Perhaps but not with current video cards. A GeForce GTX 980 can't run the game at 1080p/60 on Ultra. For that, you'll need a GeForce Titan X. Also, it appears to favour AMD cards which isn't too surprising. Next-gen consoles use AMD GPUs with the same architecture as the HD 7K and R9 200 series cards.

 

It'll be awhile before 4K gaming is possible at 60 FPS with single-GPU video cards. At least with The Witcher 3, considering how demanding it is on Ultra.

it appears to favour AMD cards which isn't too surprising. Next-gen consoles use AMD GPUs with the same architecture as the HD 7K and R9 200 series cards.

That's actually a bit surprising given that it's an nVidia GameWorks enhanced game.

http://wccftech.com/nvidia-responds-witcher-3-gameworks-controversy/

It'll be awhile before 4K gaming is possible at 60 FPS with single-GPU video cards. At least with The Witcher 3, considering how demanding it is on Ultra.

It depends on what you mean by awhile I guess. He was talking about how it was going to age though so my comments weren't directed to existing hardware. GPU's manufacturing has stagnated for the last few years at the 28nm process because fabs had issues with 20nm designs of high power chips (20nm low power mobile chips are fine).

So GPUs appear to be about to make a major jump from 28nm to 14nm/16nm FinFet designs as well as 3D memory. When that backlog finally breaks (likely later this year or next) there is likely to be a large jump in performance. Combine that with DX12 improvements and I'd bet higher end single card (non-Titan... something like a GeForce 1080 maybe) will be able to do 4k@30 consistently next year.

Maybe a year or two later for 60fps. Mid range cards in the sub 28nm/3D memory generation will (again later this year or next) will likely have little trouble with 1080@60fps.

That's actually a bit surprising given that it's an nVidia GameWorks enhanced game.

http://wccftech.com/nvidia-responds-witcher-3-gameworks-controversy/

 

It's easy to assume that but when you take a look at benchmarks, it paints a different picture. The GameWorks features are just that, features. They're going to run better on NVIDIA hardware because that's what it's designed for but improving performance isn't the goal. AMD has a slight advantage now because of the next-gen consoles. Games like Ryse: Son of Rome and Far Cry 4 perform better on AMD hardware (despite the latter featuring GameWorks effects).

 

It depends on what you mean by awhile I guess. He was talking about how it was going to age though so my comments weren't directed to existing hardware. GPU's manufacturing has stagnated for the last few years at the 28nm process because fabs had issues with 20nm designs of high power chips (20nm low power mobile chips are fine).
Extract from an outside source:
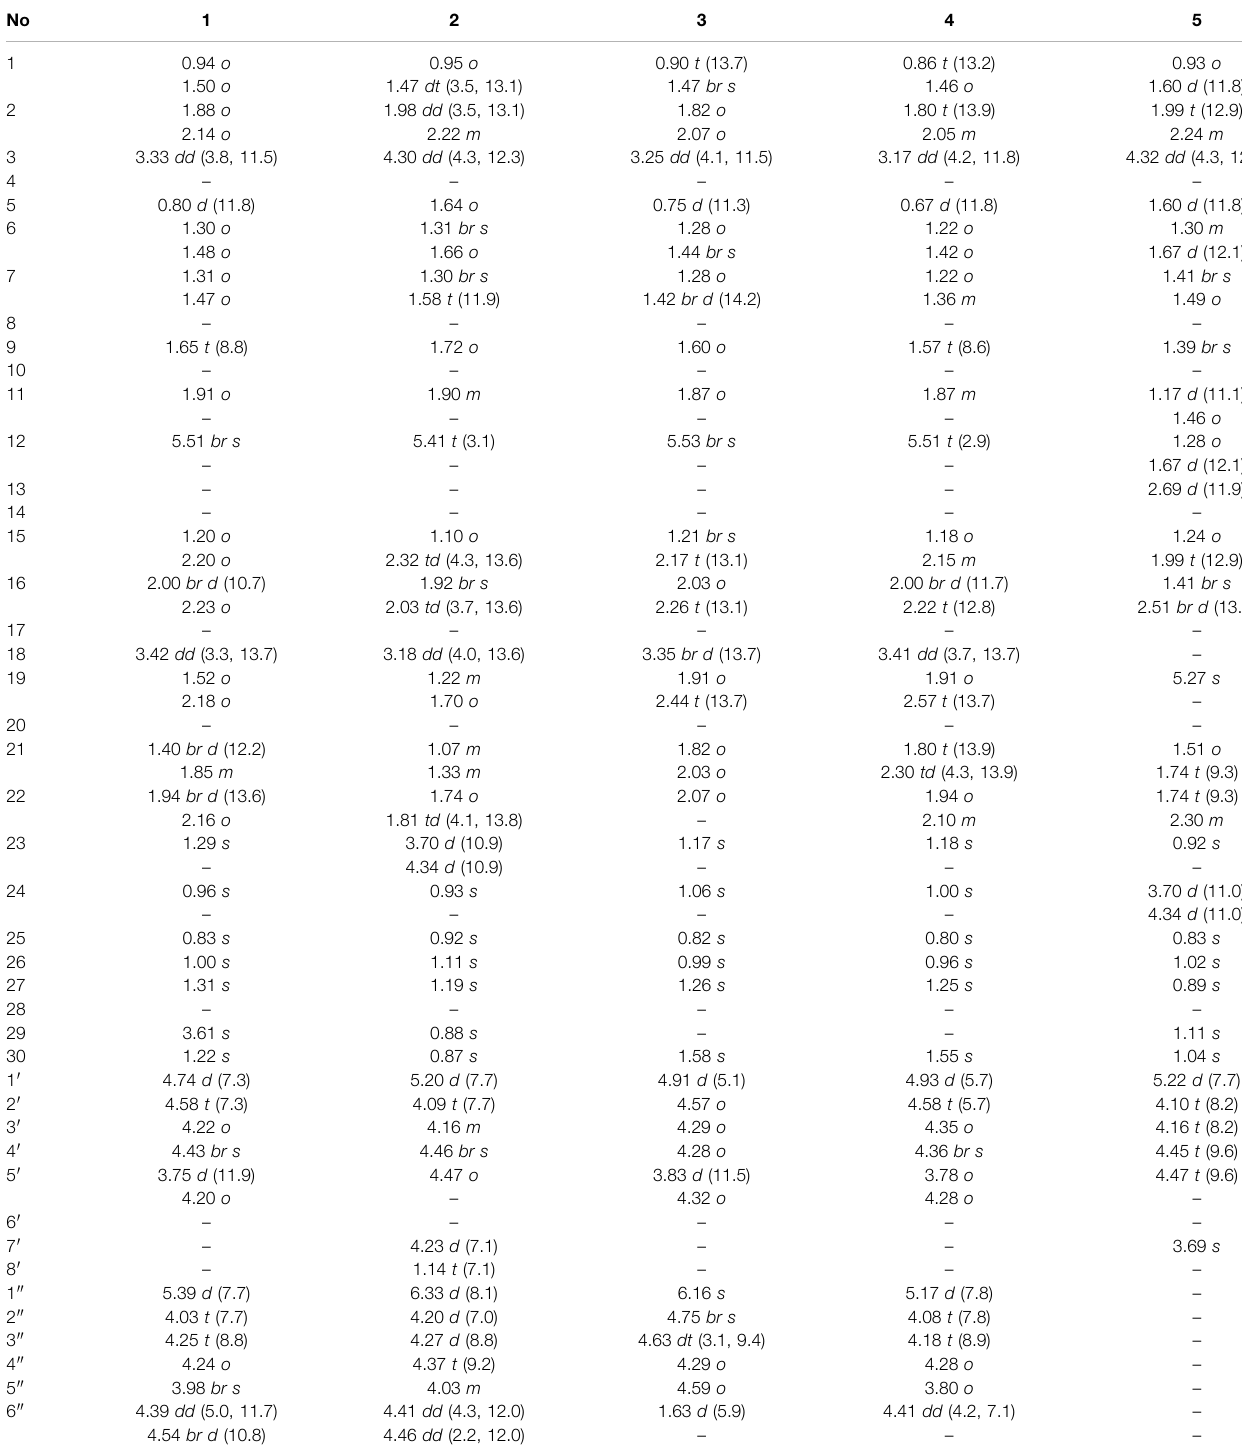
TABLE 2 | 1 H NMR data ( δ ) for compounds 1 – 5 (600, MHz in pyridine- d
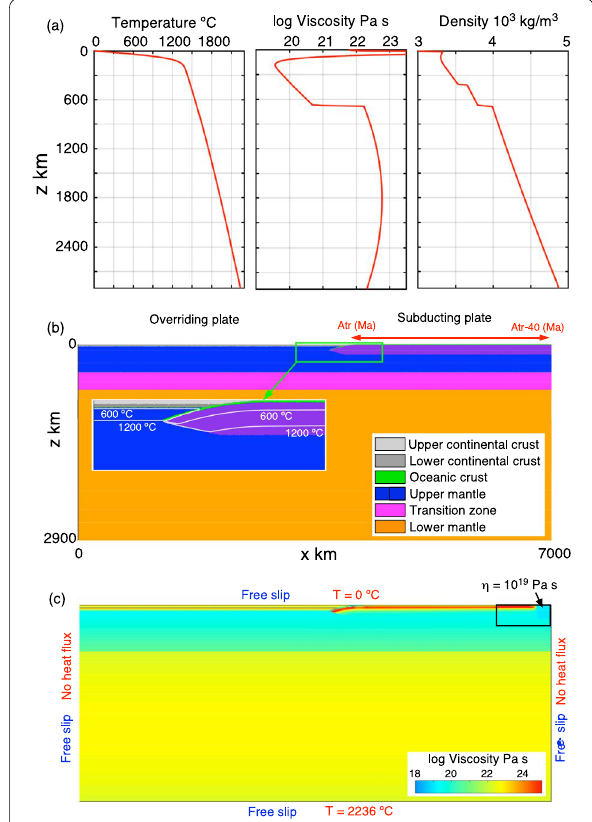
Fig. 1 a Distribution of temperature, effective viscosity and density in initial state. b Model geometry and material domains. c Boundary conditions for flow and temperature are shown in blue and red, respectively. Background color indicates initial distribution of effective viscosity. Material and temperature distribution of upper right corner (black rectangle) are reset every simulation step to keep the structure of the oceanic plate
So GPUs appear to be about to make a major jump from 28nm to 14nm/16nm FinFet designs as well as 3D memory. When that backlog finally breaks (likely later this year or next) there is likely to be a large jump in performance. Combine that with DX12 improvements and I'd bet higher end single card (non-Titan... something like a GeForce 1080 maybe) will be able to do 4k@30 consistently next year.

Maybe a year or two later for 60fps. Mid range cards in the sub 28nm/3D memory generation will (again later this year or next) will likely have little trouble with 1080@60fps.

4K/30 is doable now with current high-end cards (e.g. GTX 970, R9 290X). 4K/60, on the other hand, requires dual-GPU configurations. It'll be interesting to see how DirectX 12 benefits end users. As for aging, that's covered by ubersampling. It's intended to not run well on current hardware and it serves as a bit of future-proofing in terms of image quality.

 

I forgot about 14nm/16nm GPUs. I guess we'll have to wait and see. I said it'd be awhile because AMD still hasn't released their new video cards yet and we don't know what NVIDIA will bring out aside from the GTX 980 Ti. I'm currently running 2x R9 280Xs in CrossFire and I plan on running those until AMD and NVIDIA release their next next-gen cards.